Tuesday, January 13, 2009

Failure-To-Report is no Violent Felony

Today the U.S. Supreme Court concluded that "failure to present oneself for detention on a specified occasion" is not a violent felony and therefore cannot serve as a predicate offense under the Armed Career Criminal Act. Chambers v. United States, No. 06-11206 (Jan. 13, 2009).

The conduct in question-- failing to report to serve a sentence, or failing to return to custody-– frequently is categorized as an "escape" under state and federal law. Most federal circuits have concluded that escapes of any nature categorically qualify as a "crime of violence" or "violent felony."

The Supreme Court has now distinguished ‘failures to report/return’ from ‘actual escapes from custody,’ noting that "[t]he behavior that likely underlies a failure to report would seem less likely to involve a risk of physical harm than the less passive, more aggressive behavior underlying an escape from custody." Id. at 4.
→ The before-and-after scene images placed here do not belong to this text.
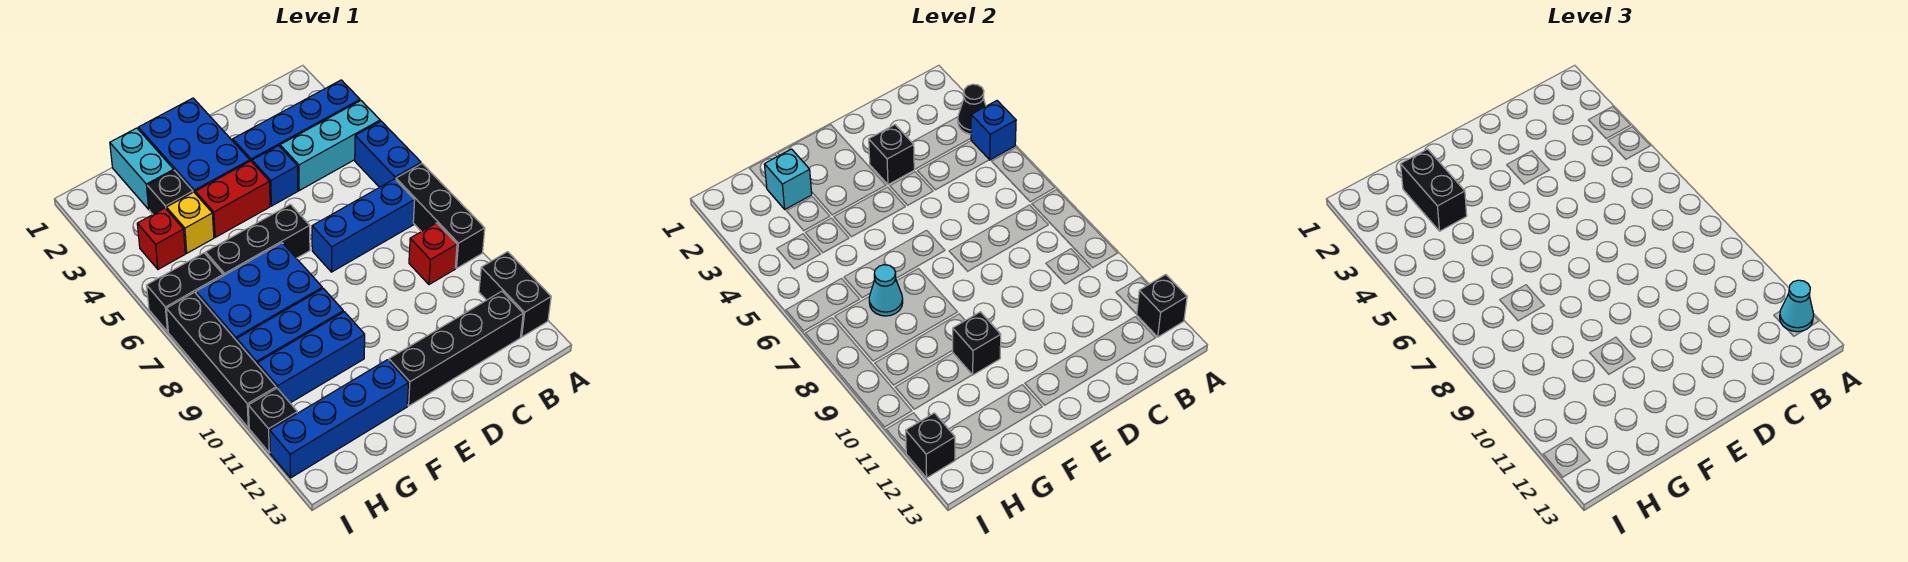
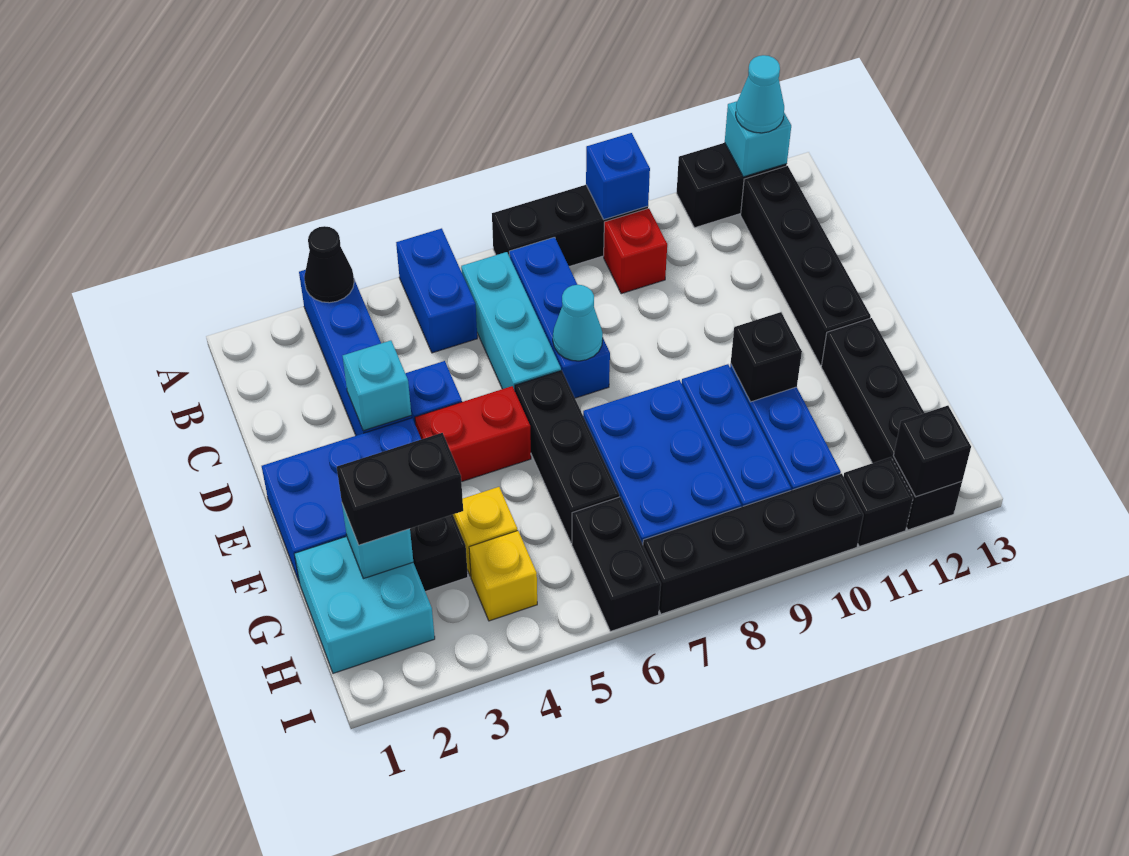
cyan 1x3 brick [280,101,380,190] -> cyan 1x3 brick moved to [461,252,561,391]
blue 1x1 brick [971,101,1016,160] -> blue 1x1 brick moved to [586,133,650,220]
blue 1x2 brick [355,121,421,187] -> blue 1x2 brick turned to [396,228,477,353]
black 1x1 brick [1137,275,1187,337] -> cyan 1x1 brick [725,101,791,177]
black 1x1 brick [869,125,914,185] -> cyan 1x1 brick [343,341,411,431]
red 1x2 brick [195,161,270,237] -> red 1x2 brick turned to [415,386,531,482]
blue 1x4 brick [270,360,408,478] -> black 1x4 brick [821,318,962,530]
cyan 1x2 brick [110,128,174,209] -> cyan 2x2 brick [294,536,435,673]
cyan 1x1 cone [869,265,903,316] -> cyan 1x1 cone moved to [553,285,603,361]
red 1x1 brick [137,208,185,269] -> yellow 1x1 brick [469,531,537,621]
Most importantly, the Court cited its recent decision in Begay v. United States, 553 U.S. ___ (2008), and noted that the action/inaction of failing to report is "far cry" from the purposeful, violent and aggressive conduct associated with the offenses specifically named in the ACCA as violent felonies (use of explosives against property, arson, burglary, extortion).

Given the developing line of Supreme Court cases which continue to narrow the definition of "violent felony" and "crime of violence," practitioners must carefully examine their clients’ prior convictions. If a prior offense is not specifically enumerated as a "violent felony" in the ACCA or a "crime of violence" under the U.S.S.G. 4B1.2, the career offender guideline, then counsel must analyze whether the prior offense can used as a predicate offense. In many situations, offenses that met the previously expansive definition of "violent felony" and "crime of violence" cannot be categorized as such in the post-Begay/Chambers world.